Category Archives: Philosophy

An Existential Question

This is a sign I saw on the road from Las Cruces to Tucson.

Dust Storm Sign

So. What does it mean?

Is it a description of what might be? That there is a possibility of dust storms? Here, and now, but not other wheres or whens? Or is it (as we were reprimanded by our mothers or English teachers) simply an expression of permission for dust storms to exist? By whom? Our betters in Santa Fe, or Phoenix? These are state-sanctioned dust storms? And they’re not permitted elsewhere?

Or is it more of a Heisenbergian deal? That dust storms simultaneously both exist and don’t exist, and which is the case is determined only when one collapses the wave function by driving down the road to Lordsburg?

I’ll never know for sure, of course, but I can say that I never saw a dust storm on the trip.

Next up (or perhaps other things in between) — a road sign that I liked a lot more, on the American autobahn. There are a few things that the Germans got right.

Only Forty Years Left For The Planet

Because they aren’t taking our advice to not shout:

Great. So if there is an advanced civilization on Gliese 581d, the very first communication it’ll get from us will be a two-hour long text spam attack. How, exactly, is several billion variations of “u r teh suxxors rofl” and “OMG ur my new BFF aliens!!11!!!” supposed to convince an alien planet that we’re actually intelligent. More importantly, how will this convince them that we’re actually good neighbors?
•••
→ Problem to work on:
Name every city or town the blog page above mentions.

→ Exercise data:
•••
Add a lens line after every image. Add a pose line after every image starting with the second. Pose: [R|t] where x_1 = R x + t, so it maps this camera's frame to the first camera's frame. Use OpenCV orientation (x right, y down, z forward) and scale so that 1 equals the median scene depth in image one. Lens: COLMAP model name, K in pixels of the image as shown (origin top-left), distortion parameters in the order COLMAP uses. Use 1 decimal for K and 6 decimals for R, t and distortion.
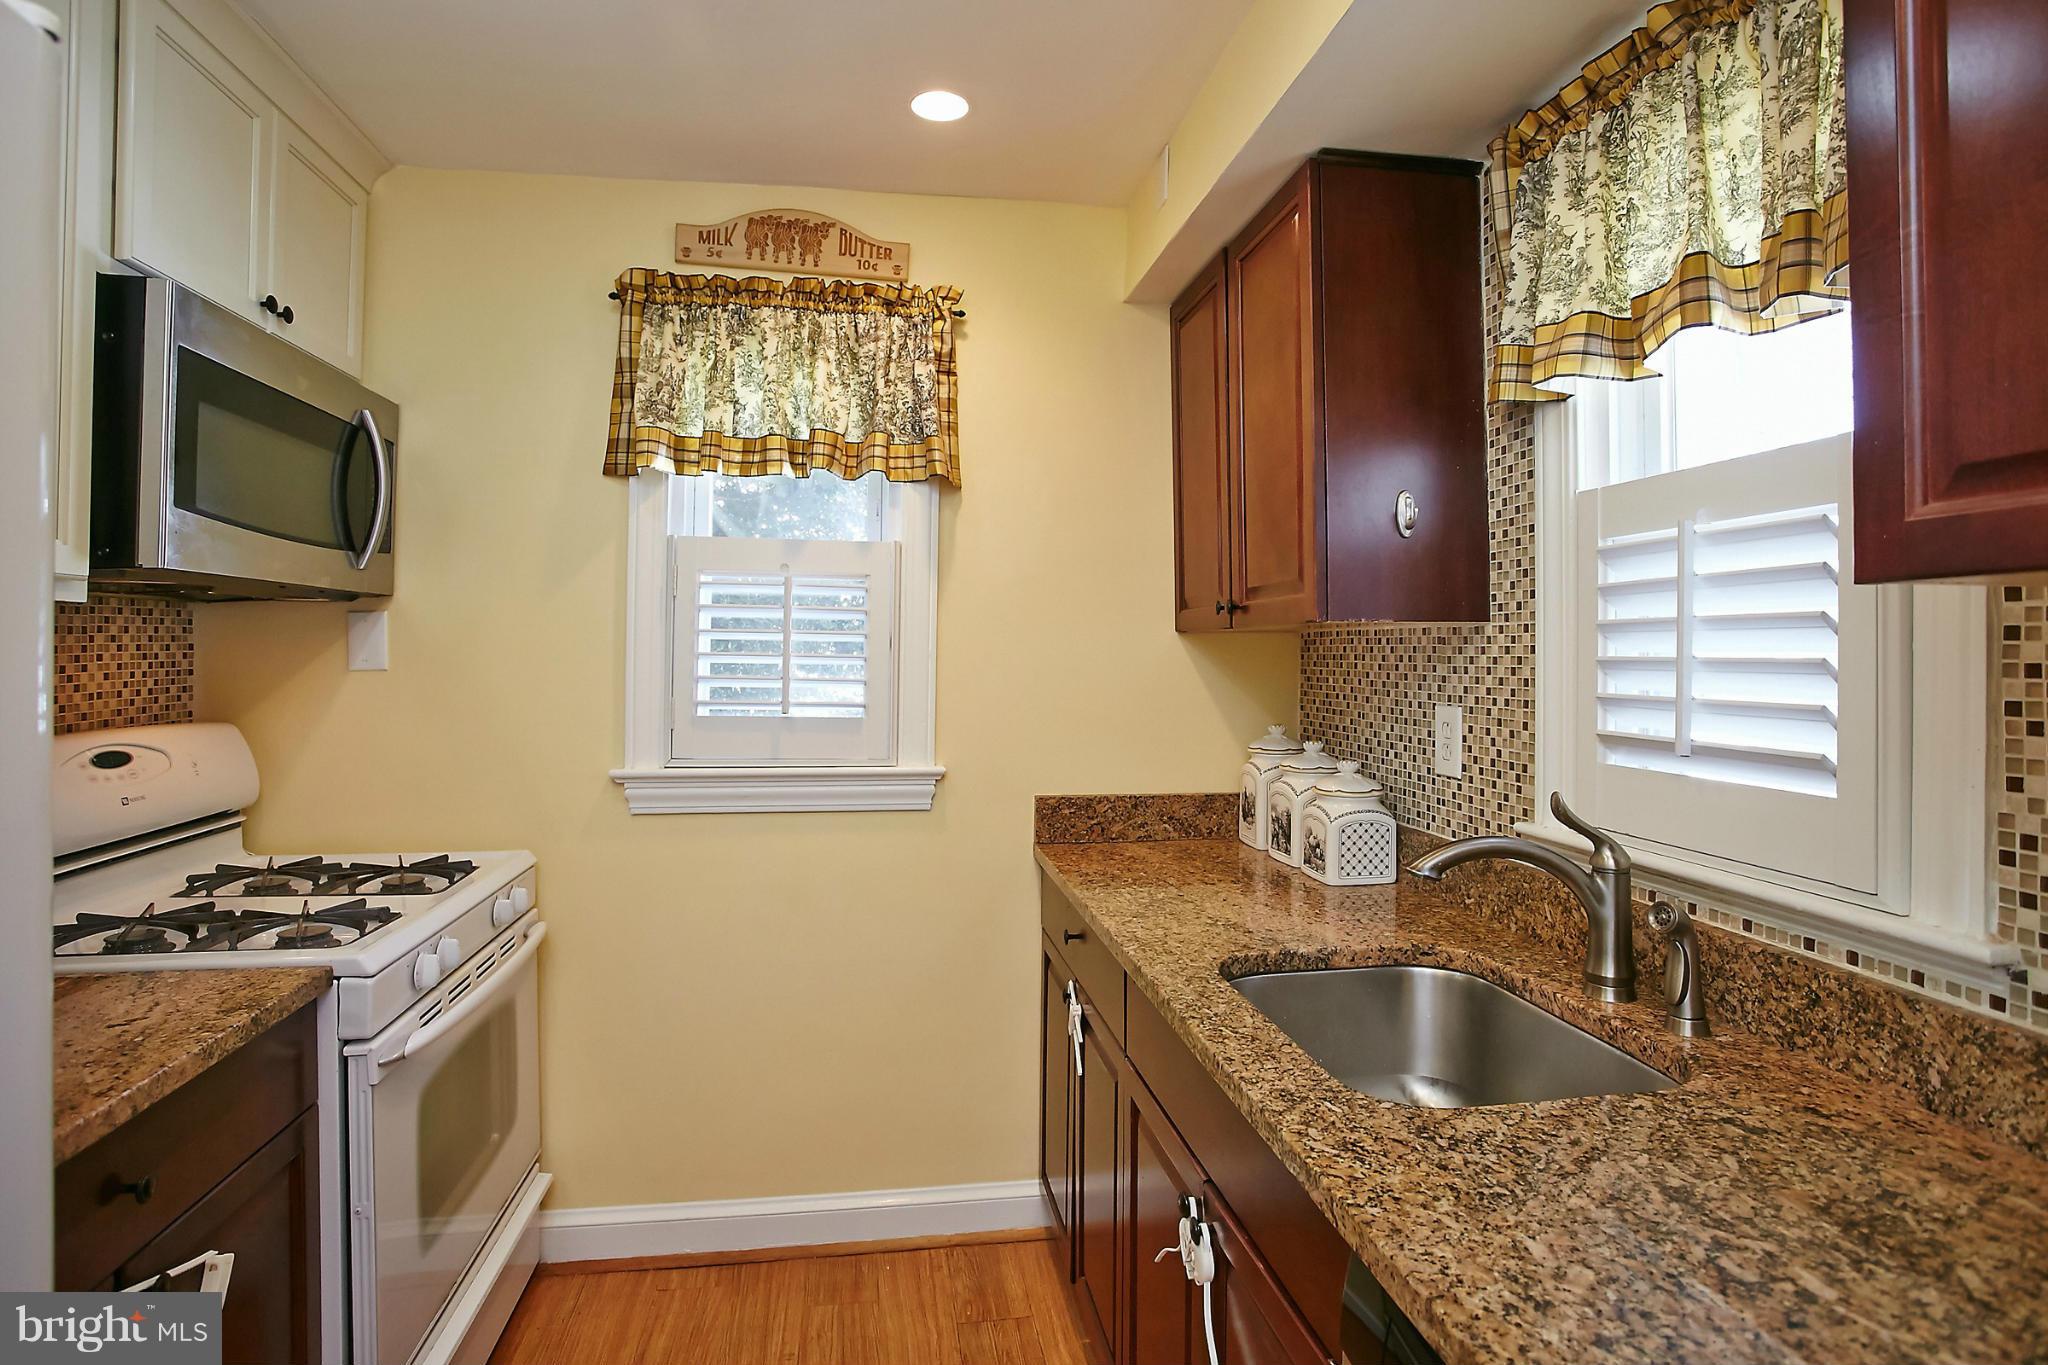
lens RADIAL K [[1031.0, 0, 1040.7], [0, 1031.0, 651.7], [0, 0, 1]] dist [-0.070855, 0.036189]
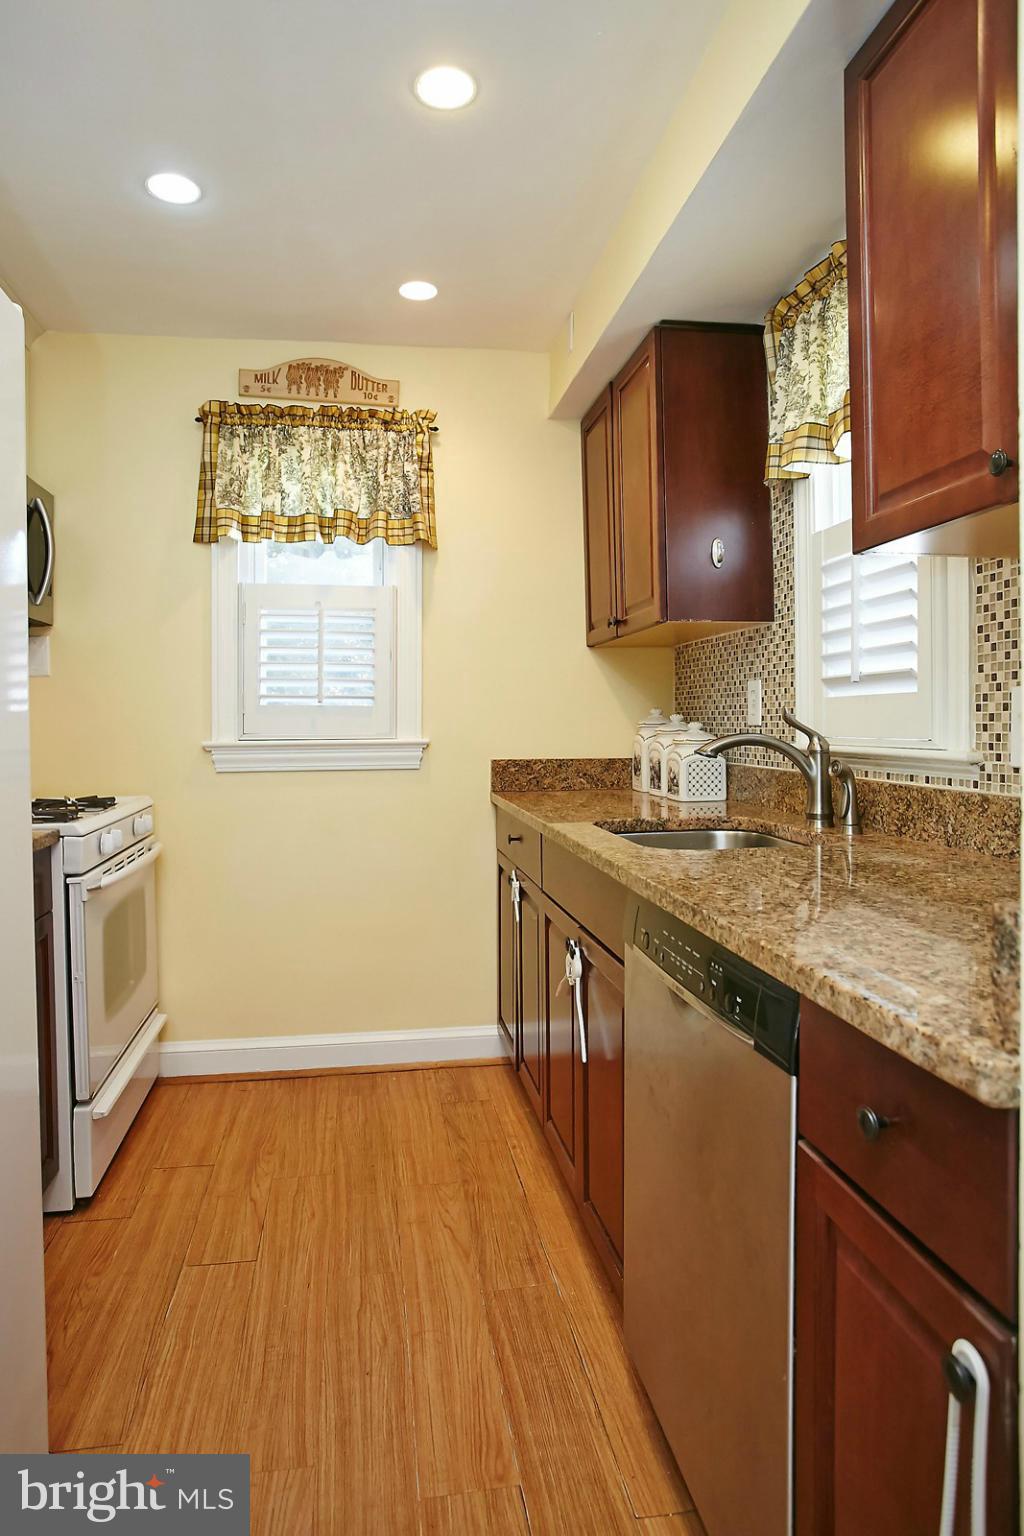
•••
→ Your solution:
Las Cruces, Tucson, Santa Fe, Phoenix, Lordsburg